In Europa wachsen mehr als 12 000 verschiedene Pflanzenarten. Ungefähr 1500 davon seien als genießbar bekannt, in Wirklichkeit dürften es viel mehr sein, so Francois Couplan in seinem Buch «Wildpflanzen für die Küche» (AT Verlag, ISBN 3-85502-571-1, 44 Mark). Denn nur wenige hundert davon werden nach Angaben des Botanikers, der auf Reisen durch die fünf Kontinente sein Wissen überessbare Wildpflanzen vertiefte, als giftig eingestuft.
Wer allerdings einfach loszieht und irgendwelche Pflanzen rupft, wird nicht viel Vergnügen haben. Wie immer sind im Umgang mit der Natur Respekt und Vorsicht geboten. Giftpflanzen sollte man gut kennen. Inhaltsstoffe bestimmter Pflanzen wie die in den Gänsefußgewächsen enthaltene Oxalsäure oder die Alkaloide des Beinwells sind nur in geringen Mengen bekömmlich.
Selbst die besten Pflanzen werden schädlich, wenn sie mit Schadstoffen belastet sind. Deshalb rät Francois Couplan, Straßenränder und die Nähe von Feldern zu meiden, die mit Pestiziden oder chemischen Düngemitteln behandelt wurden. Es sollte nur so viel gesammelt werden, wie benötigt wird. Tabu seien vom Aussterben bedrohte oder am Fundort nur vereinzelt vorkommende Pflanzen.
Oftmals muss nicht weit gegangen werden. So zählt der Schreckenvieler Freizeitgärtner, der den Ziergarten überwuchernde Geißfuß oder Giersch, zu den besten Wildgemüsearten. Die jungen Blätter eignen sich roh im Salat, ältere füllen gekocht Aufläufe oder Soufflés. Taubnesseln kommen in die Lasagne, Wegerich in Saucen und die sogar im Balkonkasten ausdauernde Vogelmiere in die Kaltschale.

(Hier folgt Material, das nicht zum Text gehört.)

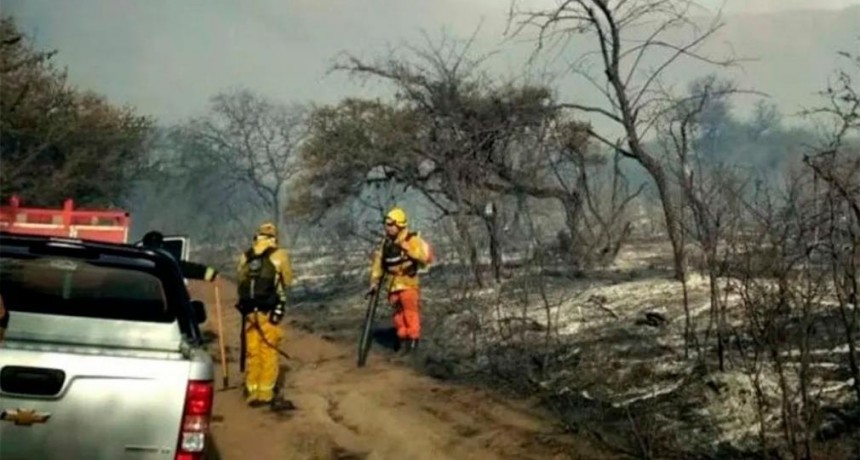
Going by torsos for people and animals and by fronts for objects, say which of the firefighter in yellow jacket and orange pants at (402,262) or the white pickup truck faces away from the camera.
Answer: the white pickup truck

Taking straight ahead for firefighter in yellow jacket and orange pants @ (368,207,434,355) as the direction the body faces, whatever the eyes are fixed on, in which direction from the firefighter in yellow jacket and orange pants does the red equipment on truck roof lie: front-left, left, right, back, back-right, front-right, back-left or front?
front-right

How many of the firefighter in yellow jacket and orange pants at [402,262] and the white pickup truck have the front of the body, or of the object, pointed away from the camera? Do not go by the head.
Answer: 1

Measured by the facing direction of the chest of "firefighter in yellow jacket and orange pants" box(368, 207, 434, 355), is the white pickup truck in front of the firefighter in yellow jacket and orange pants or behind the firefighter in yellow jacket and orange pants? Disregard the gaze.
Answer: in front

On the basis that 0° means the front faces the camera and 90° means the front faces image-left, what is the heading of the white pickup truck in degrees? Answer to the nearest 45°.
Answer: approximately 180°

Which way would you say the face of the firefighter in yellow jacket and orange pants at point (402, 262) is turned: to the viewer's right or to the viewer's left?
to the viewer's left

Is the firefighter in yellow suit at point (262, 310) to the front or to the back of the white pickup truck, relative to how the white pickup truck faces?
to the front
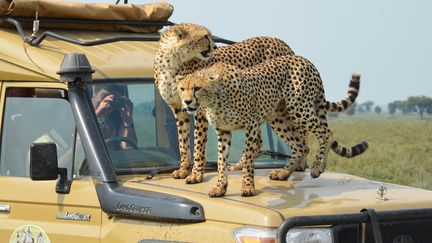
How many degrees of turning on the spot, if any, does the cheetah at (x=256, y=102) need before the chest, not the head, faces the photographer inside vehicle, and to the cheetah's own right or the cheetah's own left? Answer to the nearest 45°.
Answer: approximately 45° to the cheetah's own right

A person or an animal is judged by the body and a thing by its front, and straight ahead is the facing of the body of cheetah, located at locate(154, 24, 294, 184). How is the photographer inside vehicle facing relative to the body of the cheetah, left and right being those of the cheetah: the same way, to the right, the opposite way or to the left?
to the left

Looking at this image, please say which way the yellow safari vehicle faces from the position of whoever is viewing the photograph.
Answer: facing the viewer and to the right of the viewer

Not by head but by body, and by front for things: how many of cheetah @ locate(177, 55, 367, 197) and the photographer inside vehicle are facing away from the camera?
0

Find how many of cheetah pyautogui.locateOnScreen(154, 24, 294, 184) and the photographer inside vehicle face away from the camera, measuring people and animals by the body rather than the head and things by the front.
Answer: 0

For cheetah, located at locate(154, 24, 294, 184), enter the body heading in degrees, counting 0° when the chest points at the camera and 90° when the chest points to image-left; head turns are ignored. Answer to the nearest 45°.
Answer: approximately 45°

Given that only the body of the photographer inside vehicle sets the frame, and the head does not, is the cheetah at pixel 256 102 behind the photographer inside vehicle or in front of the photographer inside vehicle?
in front

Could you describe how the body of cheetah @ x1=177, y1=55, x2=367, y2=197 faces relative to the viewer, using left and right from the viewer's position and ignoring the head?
facing the viewer and to the left of the viewer
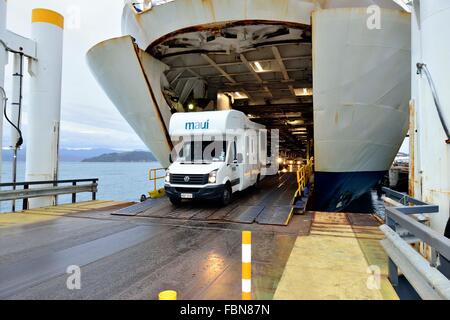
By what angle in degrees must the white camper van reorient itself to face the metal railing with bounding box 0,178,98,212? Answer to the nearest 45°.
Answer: approximately 45° to its right

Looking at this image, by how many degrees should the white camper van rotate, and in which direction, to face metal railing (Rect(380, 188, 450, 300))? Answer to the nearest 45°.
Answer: approximately 45° to its left

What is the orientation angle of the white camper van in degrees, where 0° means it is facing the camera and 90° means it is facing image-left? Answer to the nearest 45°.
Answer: approximately 45°
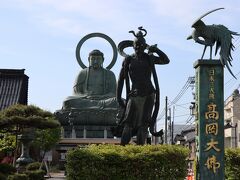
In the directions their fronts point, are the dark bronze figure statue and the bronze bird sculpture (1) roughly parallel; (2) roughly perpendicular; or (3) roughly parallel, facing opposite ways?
roughly perpendicular

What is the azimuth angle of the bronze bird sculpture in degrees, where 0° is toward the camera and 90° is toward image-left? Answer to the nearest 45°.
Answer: approximately 90°

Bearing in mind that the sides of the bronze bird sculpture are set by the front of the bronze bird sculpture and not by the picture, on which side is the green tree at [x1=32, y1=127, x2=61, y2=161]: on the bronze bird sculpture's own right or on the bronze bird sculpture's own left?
on the bronze bird sculpture's own right

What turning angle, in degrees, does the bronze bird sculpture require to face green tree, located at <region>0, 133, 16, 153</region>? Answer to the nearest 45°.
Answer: approximately 45° to its right

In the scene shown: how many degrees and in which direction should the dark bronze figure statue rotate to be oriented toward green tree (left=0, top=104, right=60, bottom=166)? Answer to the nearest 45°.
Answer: approximately 135° to its right

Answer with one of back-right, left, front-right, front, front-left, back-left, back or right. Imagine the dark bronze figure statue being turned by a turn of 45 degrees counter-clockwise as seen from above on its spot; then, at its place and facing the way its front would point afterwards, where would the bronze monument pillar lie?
front

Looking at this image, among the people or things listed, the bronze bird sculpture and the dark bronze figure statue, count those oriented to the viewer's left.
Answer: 1

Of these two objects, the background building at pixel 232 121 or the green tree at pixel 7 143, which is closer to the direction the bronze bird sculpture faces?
the green tree

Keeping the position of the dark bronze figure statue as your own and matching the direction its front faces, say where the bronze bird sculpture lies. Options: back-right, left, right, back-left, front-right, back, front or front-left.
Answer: front-left

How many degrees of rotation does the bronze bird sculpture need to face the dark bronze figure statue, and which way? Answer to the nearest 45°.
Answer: approximately 45° to its right

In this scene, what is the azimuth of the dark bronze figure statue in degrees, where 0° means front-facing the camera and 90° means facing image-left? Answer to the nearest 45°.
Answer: approximately 0°
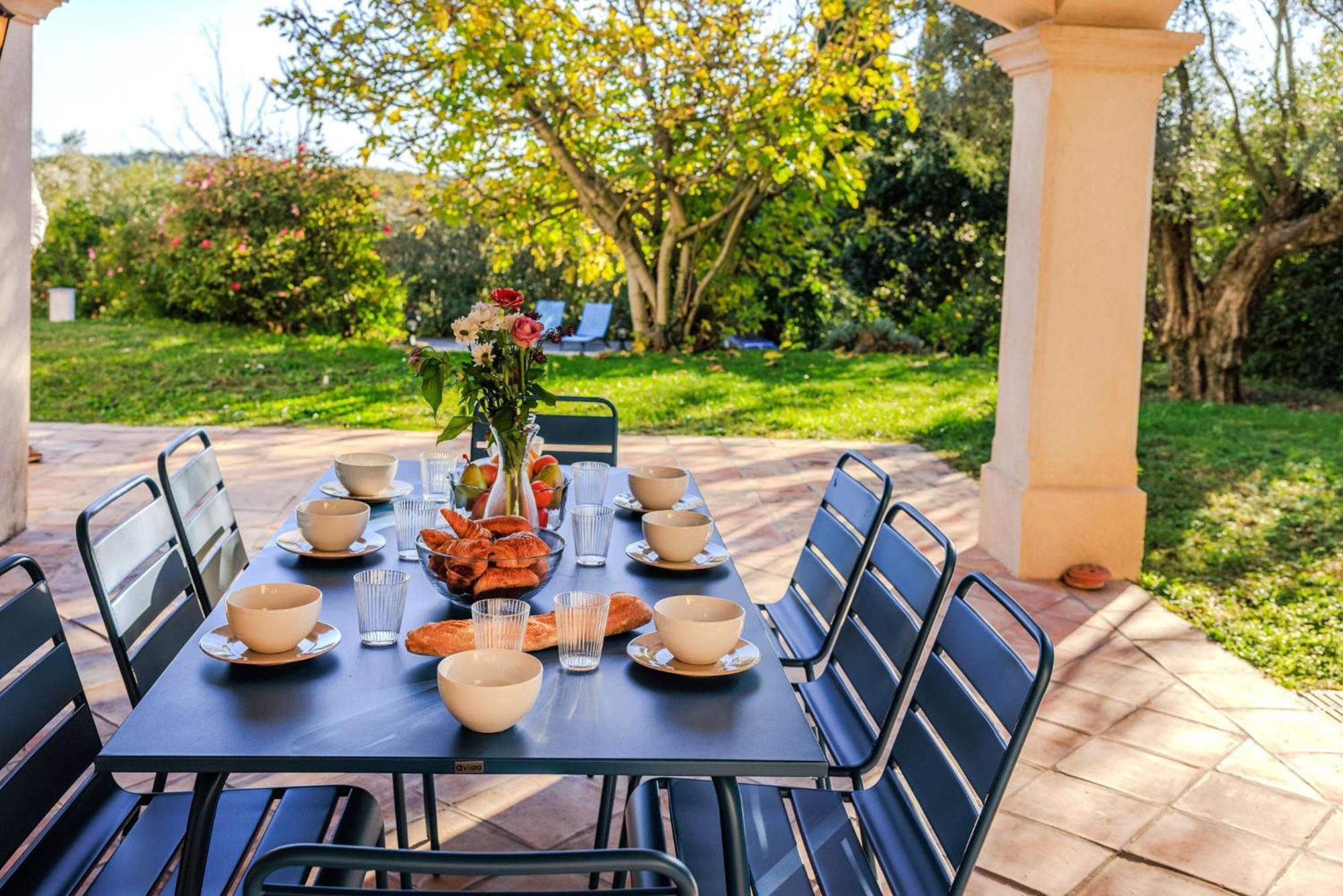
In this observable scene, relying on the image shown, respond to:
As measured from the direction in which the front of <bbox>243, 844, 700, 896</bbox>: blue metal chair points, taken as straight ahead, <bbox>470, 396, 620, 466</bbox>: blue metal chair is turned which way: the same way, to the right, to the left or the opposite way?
the opposite way

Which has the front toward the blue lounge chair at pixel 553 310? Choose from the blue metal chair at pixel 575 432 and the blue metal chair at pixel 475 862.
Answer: the blue metal chair at pixel 475 862

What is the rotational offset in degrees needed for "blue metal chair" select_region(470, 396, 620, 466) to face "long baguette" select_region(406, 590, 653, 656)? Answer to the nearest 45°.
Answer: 0° — it already faces it

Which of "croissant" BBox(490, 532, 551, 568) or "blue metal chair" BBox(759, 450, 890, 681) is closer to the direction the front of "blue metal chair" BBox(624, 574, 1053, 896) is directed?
the croissant

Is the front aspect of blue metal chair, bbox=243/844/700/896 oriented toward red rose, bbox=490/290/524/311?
yes

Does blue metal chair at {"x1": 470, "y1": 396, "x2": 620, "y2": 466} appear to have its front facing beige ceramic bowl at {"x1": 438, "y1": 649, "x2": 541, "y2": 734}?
yes

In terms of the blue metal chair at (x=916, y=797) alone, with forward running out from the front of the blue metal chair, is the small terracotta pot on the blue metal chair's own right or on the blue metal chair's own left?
on the blue metal chair's own right

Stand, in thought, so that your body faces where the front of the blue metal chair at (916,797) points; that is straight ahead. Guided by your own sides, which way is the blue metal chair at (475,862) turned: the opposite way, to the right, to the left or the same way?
to the right

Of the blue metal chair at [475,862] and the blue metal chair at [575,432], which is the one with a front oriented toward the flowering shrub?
the blue metal chair at [475,862]

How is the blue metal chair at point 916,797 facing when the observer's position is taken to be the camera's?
facing to the left of the viewer

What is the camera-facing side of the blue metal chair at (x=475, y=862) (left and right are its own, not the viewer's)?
back

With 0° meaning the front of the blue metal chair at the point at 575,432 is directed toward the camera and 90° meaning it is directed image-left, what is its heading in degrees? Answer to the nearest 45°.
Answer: approximately 0°

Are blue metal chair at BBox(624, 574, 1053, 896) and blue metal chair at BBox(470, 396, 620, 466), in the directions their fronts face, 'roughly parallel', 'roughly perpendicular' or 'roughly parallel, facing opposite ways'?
roughly perpendicular
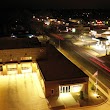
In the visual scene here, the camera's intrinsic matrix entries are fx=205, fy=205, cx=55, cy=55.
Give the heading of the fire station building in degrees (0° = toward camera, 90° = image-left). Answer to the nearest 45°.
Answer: approximately 0°
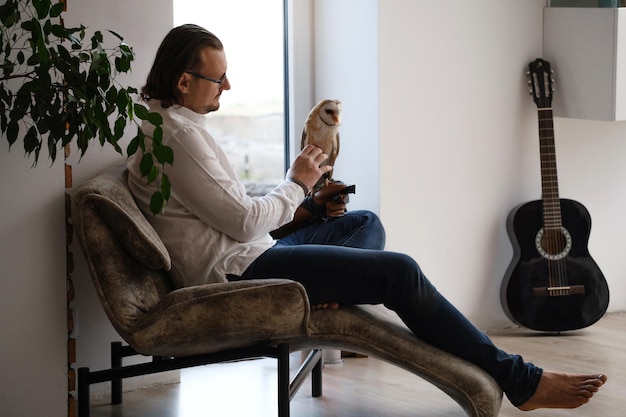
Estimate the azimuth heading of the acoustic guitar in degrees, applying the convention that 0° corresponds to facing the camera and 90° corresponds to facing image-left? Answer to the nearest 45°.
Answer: approximately 0°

Auch Rita Harnisch aus dem thüringischen Lobenstein schwärmt in höchsten Tönen vom Giersch, den sie zur Entschlackung des Körpers empfiehlt. Kräuter bestimmen ihr Leben. In ihren Kursen geht es auf Wanderungen durch die intakte Pflanzenwelt des ehemaligen Grenzstreifens zwischen Thüringen und Franken.